Key Research Papers on AI Coding
A curated bibliography of landmark research papers that shaped AI-assisted software development.
Foundation Models
Codex (2021) — Chen et al.
Citation: "Evaluating Large Language Models Trained on Code" — OpenAI. This paper introduced Codex, the model behind GitHub Copilot. Key finding: a 12B parameter model fine-tuned on code solves 28.8% of programming problems on the first attempt, rising to 70% with repeated sampling. This established that code generation was practically useful, not just a research curiosity.

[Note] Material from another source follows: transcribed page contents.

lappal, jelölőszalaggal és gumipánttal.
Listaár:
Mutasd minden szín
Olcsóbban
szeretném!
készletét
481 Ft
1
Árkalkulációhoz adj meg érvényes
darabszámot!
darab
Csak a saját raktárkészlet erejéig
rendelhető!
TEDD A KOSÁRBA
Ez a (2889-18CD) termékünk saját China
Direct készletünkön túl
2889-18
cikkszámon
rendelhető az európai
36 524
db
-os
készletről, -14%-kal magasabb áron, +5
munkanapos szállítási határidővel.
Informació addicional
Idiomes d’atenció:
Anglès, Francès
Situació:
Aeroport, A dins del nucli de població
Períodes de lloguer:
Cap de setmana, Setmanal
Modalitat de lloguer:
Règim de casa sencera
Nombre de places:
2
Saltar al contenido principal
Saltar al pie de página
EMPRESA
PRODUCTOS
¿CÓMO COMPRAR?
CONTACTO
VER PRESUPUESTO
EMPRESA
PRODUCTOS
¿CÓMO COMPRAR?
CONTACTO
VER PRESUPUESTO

AlphaCode (2022) — Li et al.
Citation: "Competition-Level Code Generation with AlphaCode" — DeepMind. AlphaCode competed in Codeforces programming competitions, ranking in the top 54% of human participants. Key insight: generating millions of candidate solutions and filtering them produces competitive results, establishing "sample and filter" as a viable code generation strategy.
Developer Productivity Studies
GitHub Copilot Productivity Study (2022)
Citation: "Productivity Assessment of Neural Code Completion" — Ziegler et al. A controlled study with 950 developers found Copilot users completed tasks 55.8% faster than non-users. Critically, the quality of completed tasks was statistically equivalent — speed increased without sacrificing correctness.

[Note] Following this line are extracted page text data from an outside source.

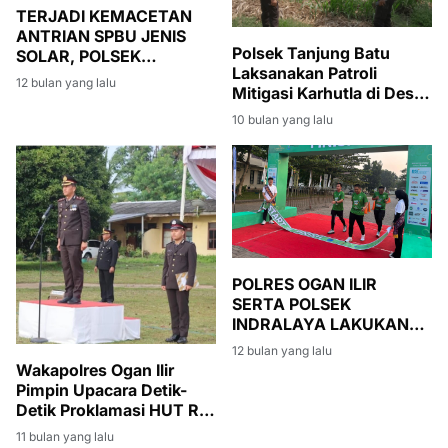
TERJADI KEMACETAN
ANTRIAN SPBU JENIS
Polsek Tanjung Batu
SOLAR, POLSEK
Laksanakan Patroli
INDRALAYA POLRES
12 bulan yang lalu
Mitigasi Karhutla di Desa
OGAN ILIR LAKSANAKAN
Ketiau
PENGATURAN LALU
10 bulan yang lalu
LINTAS
POLRES OGAN ILIR
SERTA POLSEK
INDRALAYA LAKUKAN
PENGAMATAN
12 bulan yang lalu
KEGIATAN FUN RUN HUT
Wakapolres Ogan Ilir
RI KE-80
Pimpin Upacara Detik-
Detik Proklamasi HUT RI
ke-80, Suasana Khidmat
11 bulan yang lalu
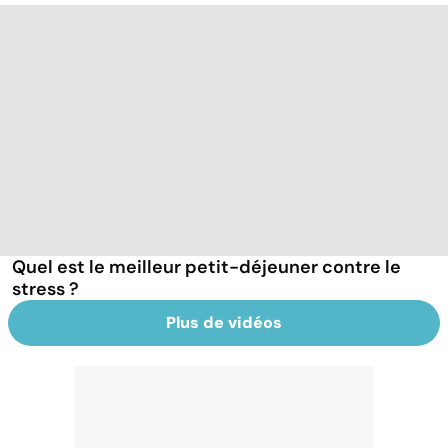
Quel est le meilleur petit-déjeuner contre le
stress ?
Plus de vidéos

Google's AI-Assisted Code Review (2024)
Citation: Internal Google study on ML-assisted code review. Found that AI-powered code suggestions during review were accepted 45% of the time, reducing review cycles by 30% and improving code quality scores.
Security Research
Asleep at the Keyboard (2023) — Pearce et al.
Citation: "Asleep at the Keyboard? Assessing the Security of GitHub Copilot's Code Contributions." Found that approximately 40% of AI-generated code snippets contained security weaknesses, primarily in authentication, input validation, and cryptographic implementations. This paper established the importance of security review for AI-generated code.